* THE PROBLEM: From the entries below, output the line with "middle dip: (1196, 1075)" and each following line up to and including the line with "ring pip: (1525, 1102)", exactly as written.

========================================================================

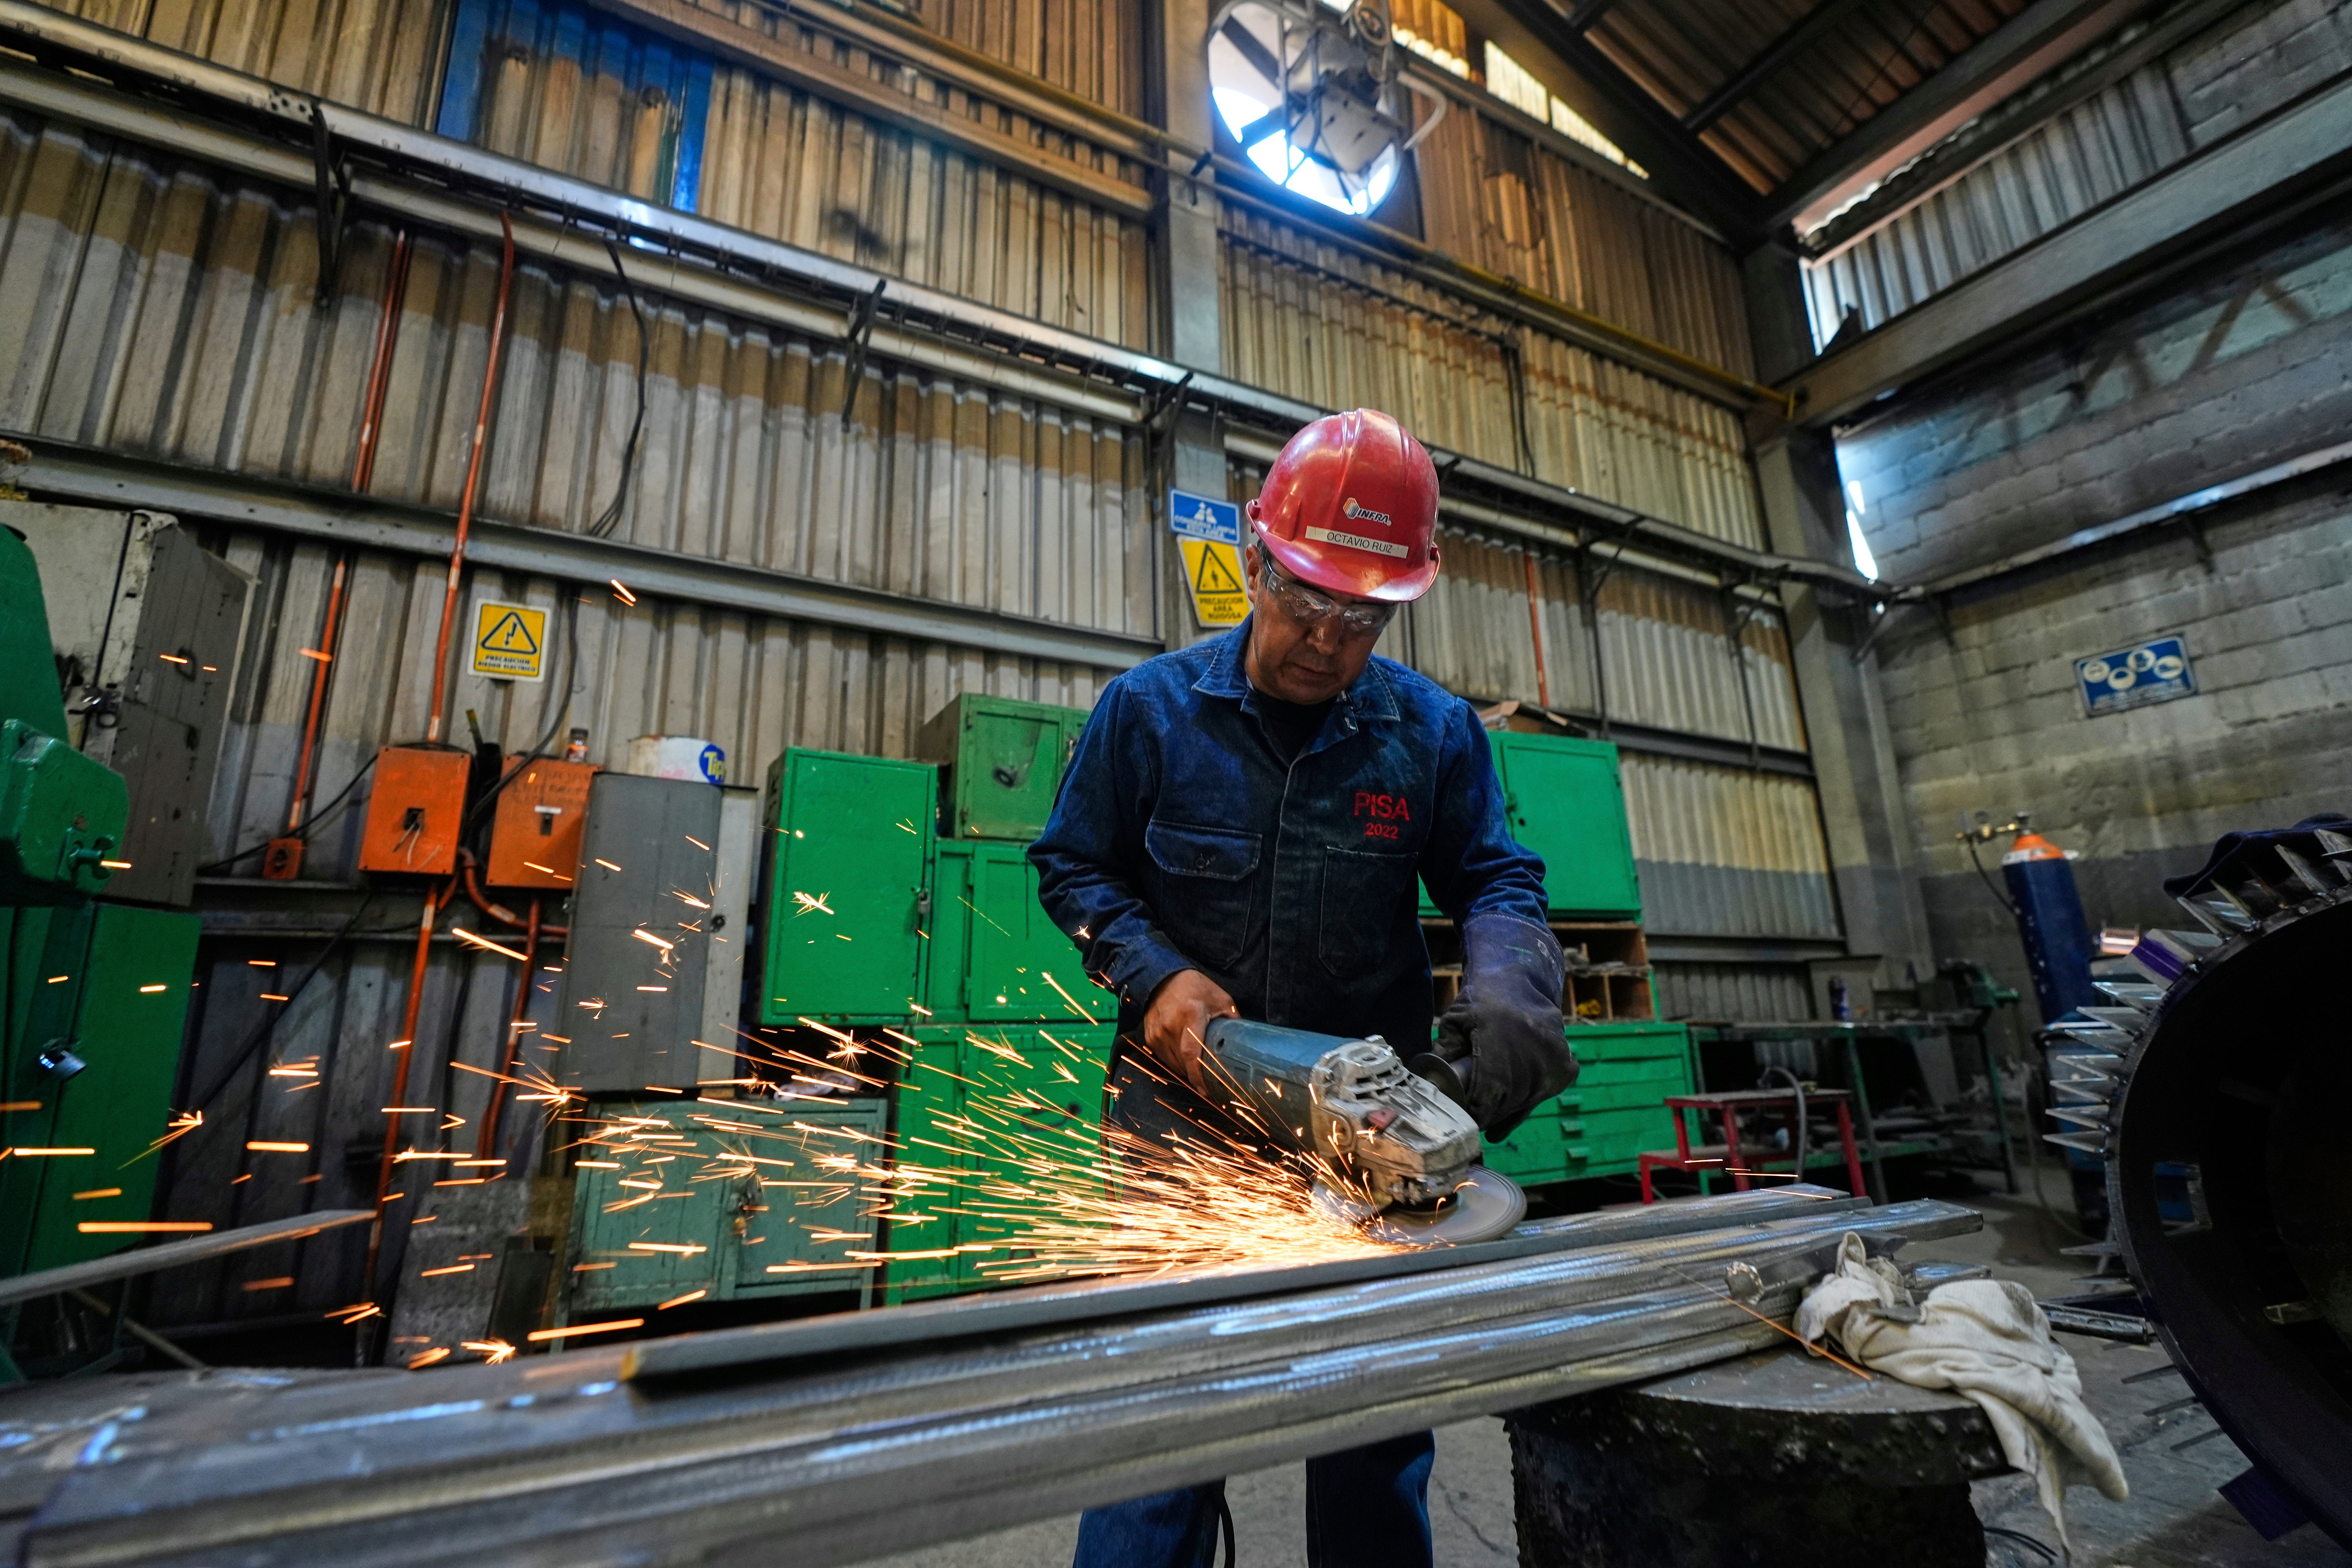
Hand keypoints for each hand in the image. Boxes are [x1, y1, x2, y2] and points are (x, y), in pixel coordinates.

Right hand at [1142, 968, 1236, 1091]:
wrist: (1163, 978)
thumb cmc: (1196, 988)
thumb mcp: (1221, 1000)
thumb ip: (1232, 1021)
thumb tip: (1245, 1043)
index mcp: (1191, 1014)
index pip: (1192, 1053)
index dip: (1198, 1076)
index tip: (1207, 1090)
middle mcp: (1170, 1025)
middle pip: (1182, 1062)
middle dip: (1196, 1075)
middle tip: (1209, 1082)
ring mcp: (1157, 1032)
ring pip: (1172, 1063)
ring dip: (1185, 1071)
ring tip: (1198, 1070)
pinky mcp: (1149, 1036)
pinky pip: (1163, 1058)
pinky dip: (1174, 1062)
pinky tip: (1184, 1059)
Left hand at [1438, 914, 1577, 1136]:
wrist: (1521, 981)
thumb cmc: (1482, 1001)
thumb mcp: (1454, 1020)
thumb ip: (1443, 1054)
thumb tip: (1434, 1089)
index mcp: (1501, 1043)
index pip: (1487, 1098)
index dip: (1473, 1113)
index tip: (1463, 1119)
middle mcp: (1533, 1054)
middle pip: (1506, 1104)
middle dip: (1487, 1113)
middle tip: (1473, 1114)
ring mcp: (1554, 1062)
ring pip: (1525, 1102)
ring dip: (1506, 1109)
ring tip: (1489, 1108)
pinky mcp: (1567, 1067)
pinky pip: (1542, 1095)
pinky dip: (1525, 1100)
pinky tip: (1510, 1102)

========================================================================

* SOLUTION FOR THIS PROBLEM:
middle dip: (1196, 1075)
middle tip: (1209, 1082)
ring mcp: (1157, 1032)
ring pip: (1172, 1063)
ring dip: (1185, 1071)
ring tip: (1198, 1070)
pinky mcp: (1149, 1036)
pinky pip: (1163, 1058)
pinky dip: (1174, 1062)
pinky tip: (1184, 1059)
Left hand at [1438, 914, 1577, 1136]:
wrist: (1521, 981)
thumb cmc: (1482, 1001)
thumb mcp: (1454, 1020)
thumb ip: (1443, 1054)
thumb tip: (1434, 1089)
index mcp: (1501, 1043)
index pip: (1487, 1098)
index dip: (1473, 1113)
index tip: (1463, 1119)
middle mcp: (1533, 1054)
middle pip: (1506, 1104)
middle dip: (1487, 1113)
middle tip: (1473, 1114)
ring mcp: (1554, 1062)
ring pip: (1525, 1102)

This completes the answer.